## [WORK REQUEST]
Only lines containing the word "ankle" belong in the answer; copy each one from the records.

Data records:
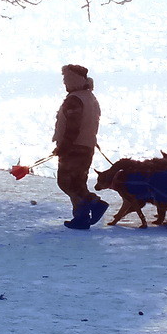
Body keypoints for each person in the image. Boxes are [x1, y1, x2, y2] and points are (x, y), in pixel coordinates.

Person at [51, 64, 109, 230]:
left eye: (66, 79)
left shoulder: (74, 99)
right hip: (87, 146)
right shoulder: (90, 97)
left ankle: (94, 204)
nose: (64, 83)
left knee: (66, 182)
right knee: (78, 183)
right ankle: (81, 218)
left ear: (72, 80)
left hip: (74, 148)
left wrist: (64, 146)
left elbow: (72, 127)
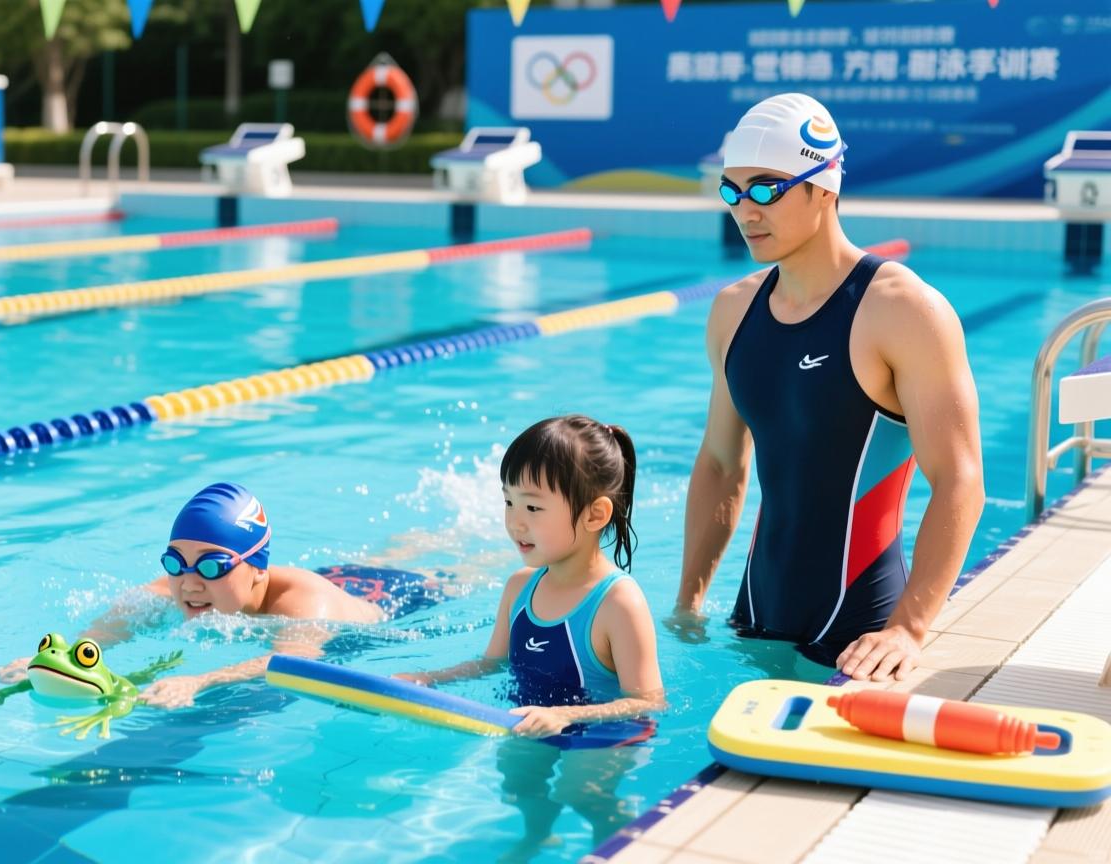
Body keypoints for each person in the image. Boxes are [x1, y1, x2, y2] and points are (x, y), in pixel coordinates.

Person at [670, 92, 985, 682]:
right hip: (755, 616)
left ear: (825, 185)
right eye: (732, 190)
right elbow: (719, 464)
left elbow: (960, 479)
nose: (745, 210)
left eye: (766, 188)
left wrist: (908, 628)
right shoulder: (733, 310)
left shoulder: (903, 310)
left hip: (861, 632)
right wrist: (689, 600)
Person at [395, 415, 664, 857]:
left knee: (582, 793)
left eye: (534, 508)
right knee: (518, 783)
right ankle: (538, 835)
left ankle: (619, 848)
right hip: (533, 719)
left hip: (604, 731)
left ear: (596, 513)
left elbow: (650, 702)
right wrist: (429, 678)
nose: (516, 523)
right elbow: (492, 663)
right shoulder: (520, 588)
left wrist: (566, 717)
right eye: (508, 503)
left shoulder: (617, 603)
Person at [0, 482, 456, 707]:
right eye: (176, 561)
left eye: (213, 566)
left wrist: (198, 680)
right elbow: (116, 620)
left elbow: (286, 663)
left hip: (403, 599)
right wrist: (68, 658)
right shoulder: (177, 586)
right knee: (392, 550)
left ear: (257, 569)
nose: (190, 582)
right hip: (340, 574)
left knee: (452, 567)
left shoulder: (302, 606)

--

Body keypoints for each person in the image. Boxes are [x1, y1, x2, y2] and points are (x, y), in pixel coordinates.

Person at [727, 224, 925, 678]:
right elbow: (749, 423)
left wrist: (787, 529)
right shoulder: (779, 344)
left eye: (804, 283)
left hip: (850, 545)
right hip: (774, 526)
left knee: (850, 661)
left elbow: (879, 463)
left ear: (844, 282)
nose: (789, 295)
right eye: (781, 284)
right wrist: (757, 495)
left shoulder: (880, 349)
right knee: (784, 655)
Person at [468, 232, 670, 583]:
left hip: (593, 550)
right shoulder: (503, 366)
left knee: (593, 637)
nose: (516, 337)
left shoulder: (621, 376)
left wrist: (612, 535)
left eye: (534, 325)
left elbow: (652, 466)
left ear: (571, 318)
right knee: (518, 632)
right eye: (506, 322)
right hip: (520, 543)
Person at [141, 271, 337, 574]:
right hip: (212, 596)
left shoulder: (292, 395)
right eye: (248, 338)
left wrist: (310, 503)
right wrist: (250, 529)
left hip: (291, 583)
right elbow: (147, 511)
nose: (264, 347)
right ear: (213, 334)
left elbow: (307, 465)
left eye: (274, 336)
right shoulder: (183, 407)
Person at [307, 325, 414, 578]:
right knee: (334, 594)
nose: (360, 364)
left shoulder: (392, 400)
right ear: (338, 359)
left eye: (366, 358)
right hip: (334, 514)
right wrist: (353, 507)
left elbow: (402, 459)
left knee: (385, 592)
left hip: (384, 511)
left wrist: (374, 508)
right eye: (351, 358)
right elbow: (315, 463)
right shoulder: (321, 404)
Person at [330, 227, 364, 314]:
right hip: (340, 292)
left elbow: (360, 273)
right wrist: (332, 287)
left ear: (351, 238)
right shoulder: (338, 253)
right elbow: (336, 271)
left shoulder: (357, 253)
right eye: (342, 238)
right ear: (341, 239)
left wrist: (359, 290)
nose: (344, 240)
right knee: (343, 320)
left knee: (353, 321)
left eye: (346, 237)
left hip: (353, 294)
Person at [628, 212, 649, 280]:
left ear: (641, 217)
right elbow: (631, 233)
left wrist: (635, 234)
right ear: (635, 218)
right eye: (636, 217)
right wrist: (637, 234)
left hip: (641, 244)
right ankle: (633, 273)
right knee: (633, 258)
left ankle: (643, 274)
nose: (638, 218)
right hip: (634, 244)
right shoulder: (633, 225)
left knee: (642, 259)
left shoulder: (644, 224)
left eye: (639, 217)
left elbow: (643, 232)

## [EXERCISE RESULT]
left ankle: (94, 204)
right ankle: (81, 218)
right ankle: (538, 835)
left ankle: (619, 848)
right ankle: (633, 273)
left ankle: (643, 274)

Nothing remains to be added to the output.